TRY IT.
Retype each entry exactly. Skip any pictures.

(Beginning of INPUT DATA)

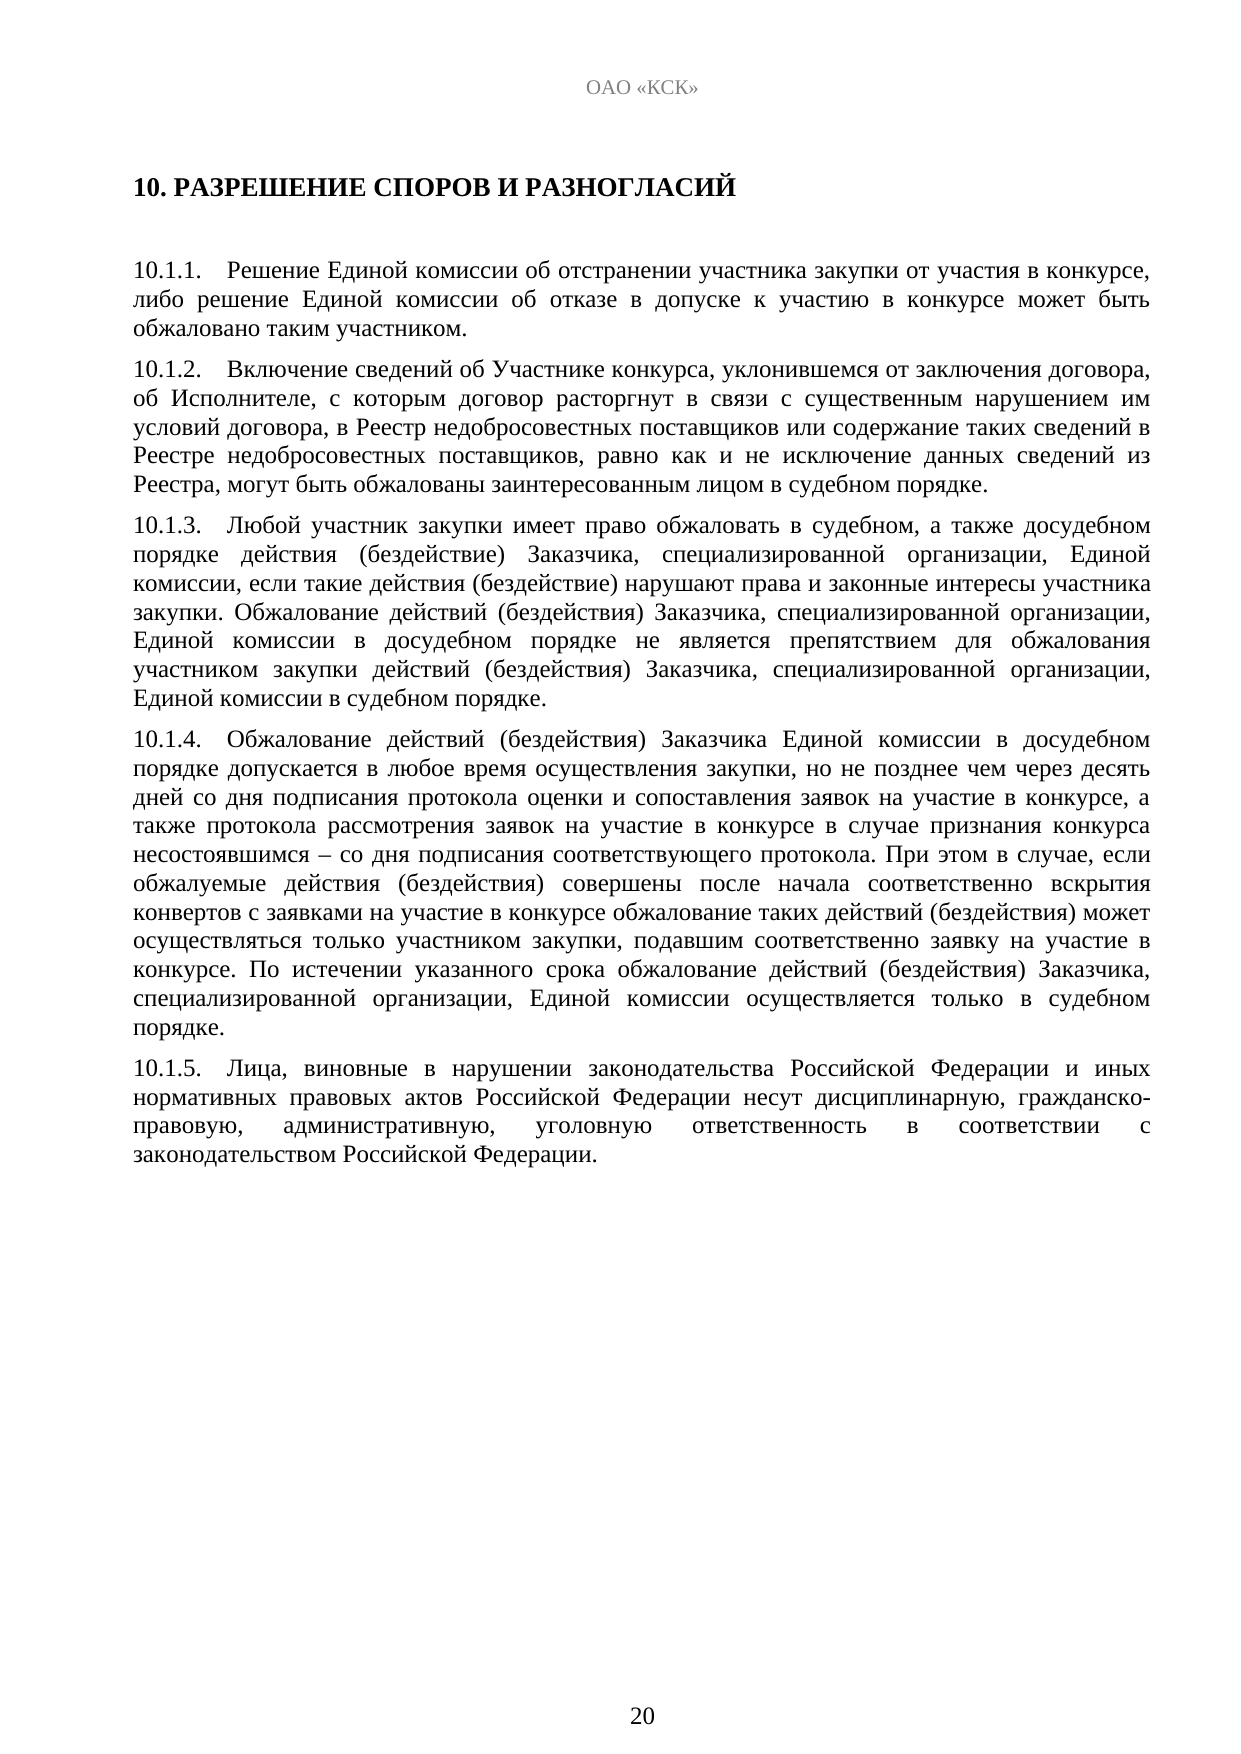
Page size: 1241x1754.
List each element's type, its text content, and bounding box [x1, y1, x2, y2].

list Обжалование действий (бездействия) Заказчика Единой комиссии в досудебном порядке допускается в любое время осуществления закупки, но не позднее чем через десять дней со дня подписания протокола оценки и сопоставления заявок на участие в конкурсе, а также протокола рассмотрения заявок на участие в конкурсе в случае признания конкурса несостоявшимся – со дня подписания соответствующего протокола. При этом в случае, если обжалуемые действия (бездействия) совершены после начала соответственно вскрытия конвертов с заявками на участие в конкурсе обжалование таких действий (бездействия) может осуществляться только участником закупки, подавшим соответственно заявку на участие в конкурсе. По истечении указанного срока обжалование действий (бездействия) Заказчика, специализированной организации, Единой комиссии осуществляется только в судебном порядке. [133, 724, 1152, 1041]
list 10. РАЗРЕШЕНИЕ СПОРОВ И РАЗНОГЛАСИЙ [133, 171, 1152, 202]
list Лица, виновные в нарушении законодательства Российской Федерации и иных нормативных правовых актов Российской Федерации несут дисциплинарную, гражданско-правовую, административную, уголовную ответственность в соответствии с законодательством Российской Федерации. [133, 1053, 1152, 1168]
list Решение Единой комиссии об отстранении участника закупки от участия в конкурсе, либо решение Единой комиссии об отказе в допуске к участию в конкурсе может быть обжаловано таким участником. [133, 256, 1152, 342]
list Включение сведений об Участнике конкурса, уклонившемся от заключения договора, об Исполнителе, с которым договор расторгнут в связи с существенным нарушением им условий договора, в Реестр недобросовестных поставщиков или содержание таких сведений в Реестре недобросовестных поставщиков, равно как и не исключение данных сведений из Реестра, могут быть обжалованы заинтересованным лицом в судебном порядке. [133, 354, 1152, 498]
list Любой участник закупки имеет право обжаловать в судебном, а также досудебном порядке действия (бездействие) Заказчика, специализированной организации, Единой комиссии, если такие действия (бездействие) нарушают права и законные интересы участника закупки. Обжалование действий (бездействия) Заказчика, специализированной организации, Единой комиссии в досудебном порядке не является препятствием для обжалования участником закупки действий (бездействия) Заказчика, специализированной организации, Единой комиссии в судебном порядке. [133, 511, 1152, 712]
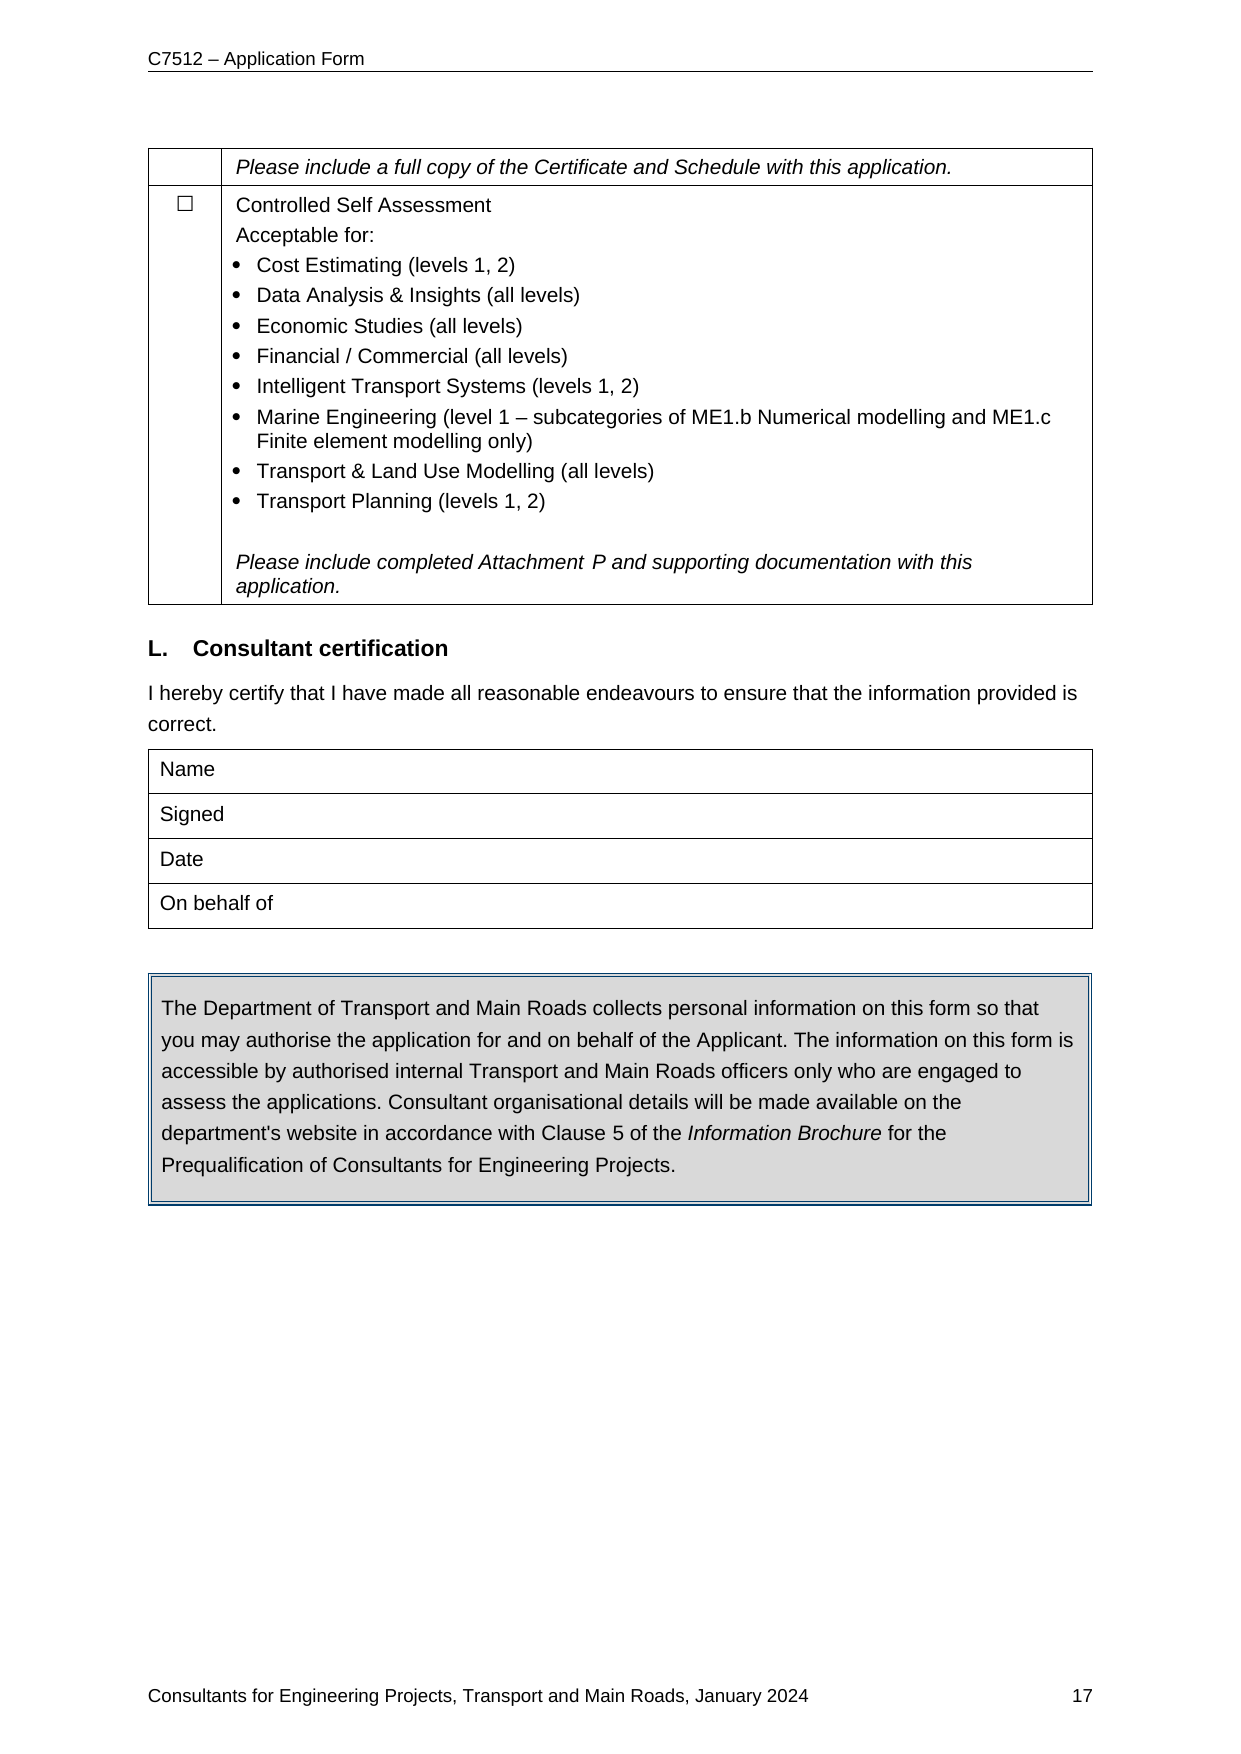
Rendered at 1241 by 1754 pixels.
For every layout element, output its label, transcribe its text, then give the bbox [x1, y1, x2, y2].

subtitle L. Consultant certification [148, 630, 1092, 661]
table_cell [222, 149, 1092, 185]
table_header Name [149, 750, 1092, 793]
table_header The Department of Transport and Main Roads collects personal information on this form so that you may authorise the application for and on behalf of the Applicant. The information on this form is accessible by authorised internal Transport and Main Roads officers only who are engaged to assess the applications. Consultant organisational details will be made available on the department's website in accordance with Clause 5 of the Information Brochure for the Prequalification of Consultants for Engineering Projects. [152, 977, 1088, 1201]
table_cell On behalf of [149, 884, 1092, 928]
table_cell Date [149, 839, 1092, 883]
text I hereby certify that I have made all reasonable endeavours to ensure that the information provided is correct. [148, 673, 1092, 736]
table_cell Signed [149, 794, 1092, 838]
table_cell Controlled Self Assessment Acceptable for: Cost Estimating (levels 1, 2) Data Analysis & Insights (all levels) Economic Studies (all levels) Financial / Commercial (all levels) Intelligent Transport Systems (levels 1, 2) Marine Engineering (level 1 – subcategories of ME1.b Numerical modelling and ME1.c Finite element modelling only) Transport & Land Use Modelling (all levels) Transport Planning (levels 1, 2) Please include completed Attachment P and supporting documentation with this application. [222, 186, 1092, 604]
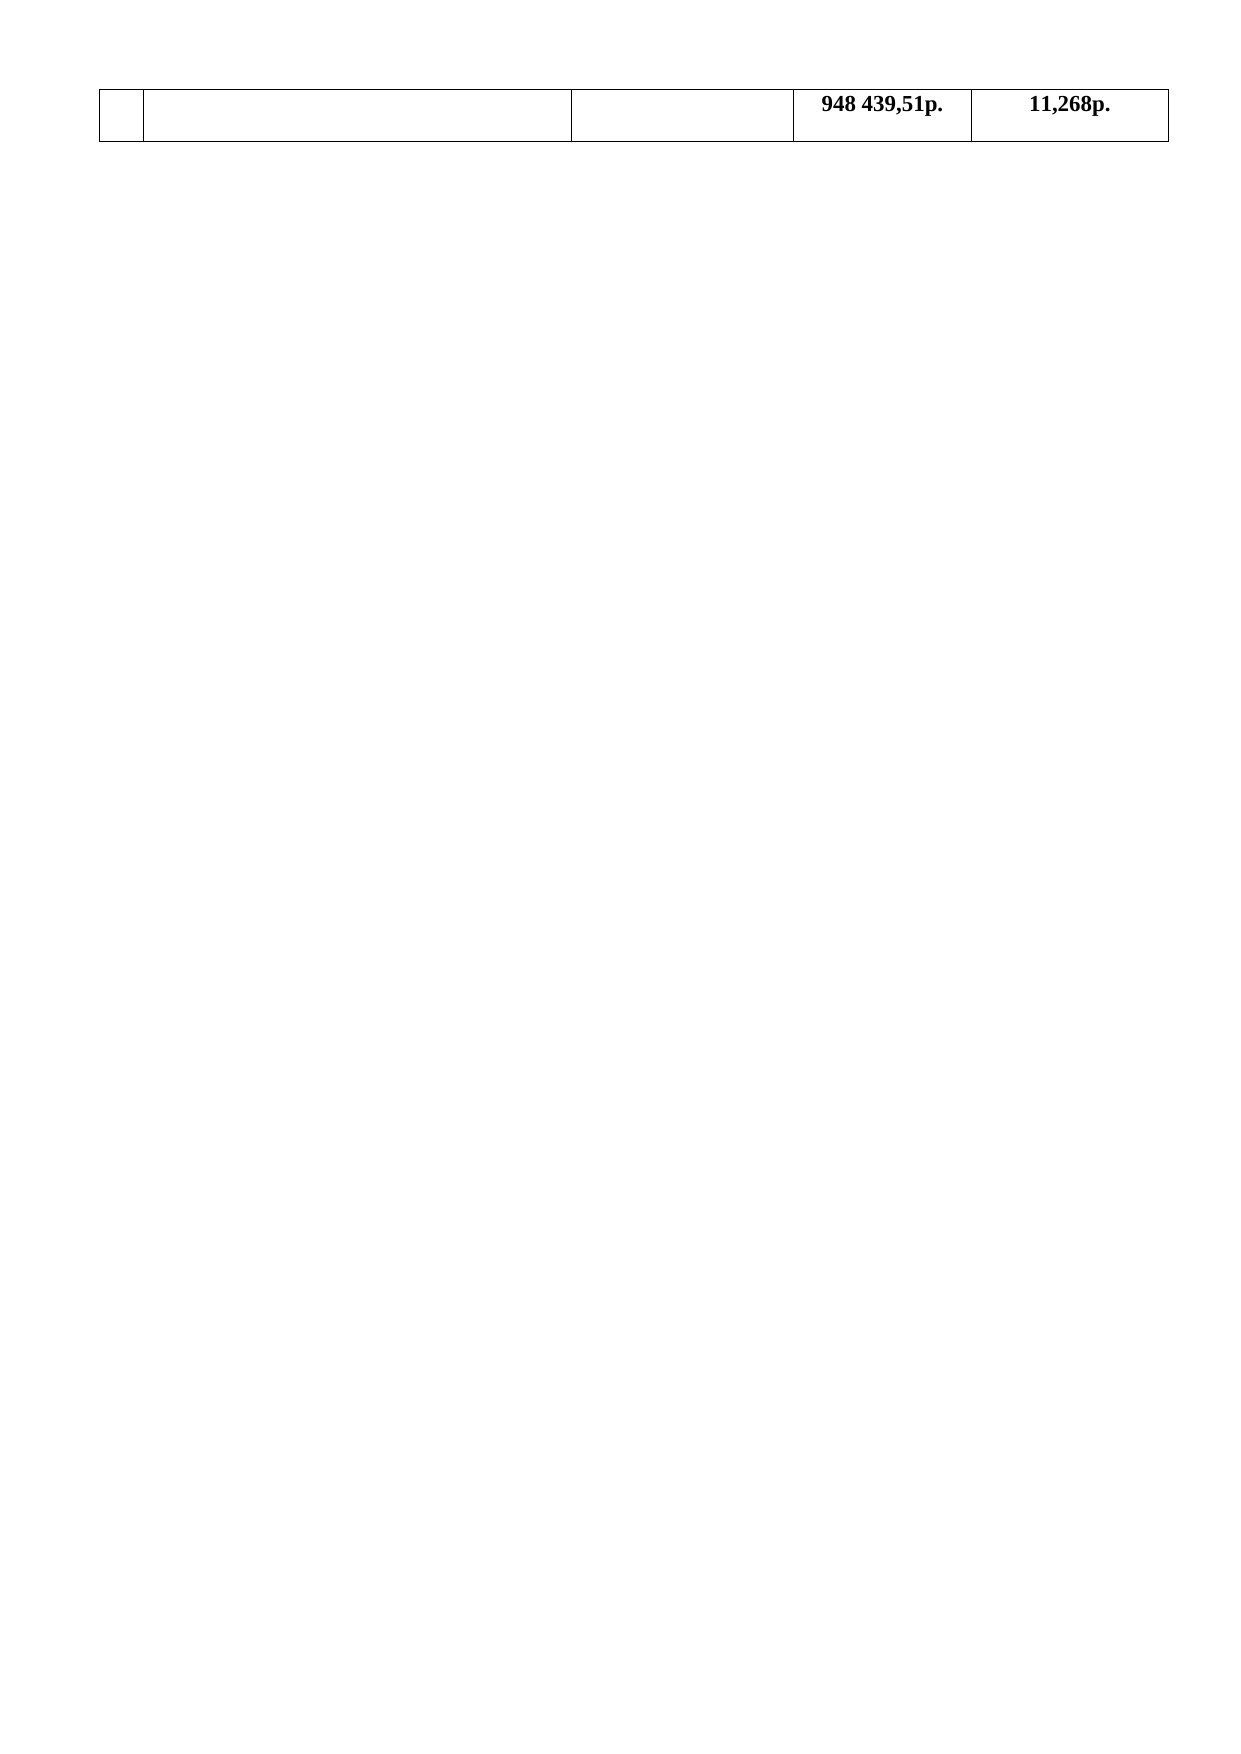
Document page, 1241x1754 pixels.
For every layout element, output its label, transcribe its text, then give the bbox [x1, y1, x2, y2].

(End of INPUT DATA)

EXERCISE RESULT.
Page size: 1241x1754.
List each element's type, its text content, and bounding box [x1, y1, x2, y2].

list Обжалование действий (бездействия) Заказчика Единой комиссии в досудебном порядке допускается в любое время осуществления закупки, но не позднее чем через десять дней со дня подписания протокола оценки и сопоставления заявок на участие в конкурсе, а также протокола рассмотрения заявок на участие в конкурсе в случае признания конкурса несостоявшимся – со дня подписания соответствующего протокола. При этом в случае, если обжалуемые действия (бездействия) совершены после начала соответственно вскрытия конвертов с заявками на участие в конкурсе обжалование таких действий (бездействия) может осуществляться только участником закупки, подавшим соответственно заявку на участие в конкурсе. По истечении указанного срока обжалование действий (бездействия) Заказчика, специализированной организации, Единой комиссии осуществляется только в судебном порядке. [133, 724, 1152, 1041]
list 10. РАЗРЕШЕНИЕ СПОРОВ И РАЗНОГЛАСИЙ [133, 171, 1152, 202]
list Лица, виновные в нарушении законодательства Российской Федерации и иных нормативных правовых актов Российской Федерации несут дисциплинарную, гражданско-правовую, административную, уголовную ответственность в соответствии с законодательством Российской Федерации. [133, 1053, 1152, 1168]
list Решение Единой комиссии об отстранении участника закупки от участия в конкурсе, либо решение Единой комиссии об отказе в допуске к участию в конкурсе может быть обжаловано таким участником. [133, 256, 1152, 342]
list Включение сведений об Участнике конкурса, уклонившемся от заключения договора, об Исполнителе, с которым договор расторгнут в связи с существенным нарушением им условий договора, в Реестр недобросовестных поставщиков или содержание таких сведений в Реестре недобросовестных поставщиков, равно как и не исключение данных сведений из Реестра, могут быть обжалованы заинтересованным лицом в судебном порядке. [133, 354, 1152, 498]
list Любой участник закупки имеет право обжаловать в судебном, а также досудебном порядке действия (бездействие) Заказчика, специализированной организации, Единой комиссии, если такие действия (бездействие) нарушают права и законные интересы участника закупки. Обжалование действий (бездействия) Заказчика, специализированной организации, Единой комиссии в досудебном порядке не является препятствием для обжалования участником закупки действий (бездействия) Заказчика, специализированной организации, Единой комиссии в судебном порядке. [133, 511, 1152, 712]
Rendered at 1241 by 1754 pixels.
For every layout element, output its label, transcribe its text, then give the bbox [x1, y1, x2, y2].

subtitle L. Consultant certification [148, 630, 1092, 661]
table_cell [222, 149, 1092, 185]
table_header Name [149, 750, 1092, 793]
table_header The Department of Transport and Main Roads collects personal information on this form so that you may authorise the application for and on behalf of the Applicant. The information on this form is accessible by authorised internal Transport and Main Roads officers only who are engaged to assess the applications. Consultant organisational details will be made available on the department's website in accordance with Clause 5 of the Information Brochure for the Prequalification of Consultants for Engineering Projects. [152, 977, 1088, 1201]
table_cell On behalf of [149, 884, 1092, 928]
table_cell Date [149, 839, 1092, 883]
text I hereby certify that I have made all reasonable endeavours to ensure that the information provided is correct. [148, 673, 1092, 736]
table_cell Signed [149, 794, 1092, 838]
table_cell Controlled Self Assessment Acceptable for: Cost Estimating (levels 1, 2) Data Analysis & Insights (all levels) Economic Studies (all levels) Financial / Commercial (all levels) Intelligent Transport Systems (levels 1, 2) Marine Engineering (level 1 – subcategories of ME1.b Numerical modelling and ME1.c Finite element modelling only) Transport & Land Use Modelling (all levels) Transport Planning (levels 1, 2) Please include completed Attachment P and supporting documentation with this application. [222, 186, 1092, 604]
Document page, 1241x1754 pixels.
For every layout element, output its label, transcribe its text, then give the bbox [x1, y1, x2, y2].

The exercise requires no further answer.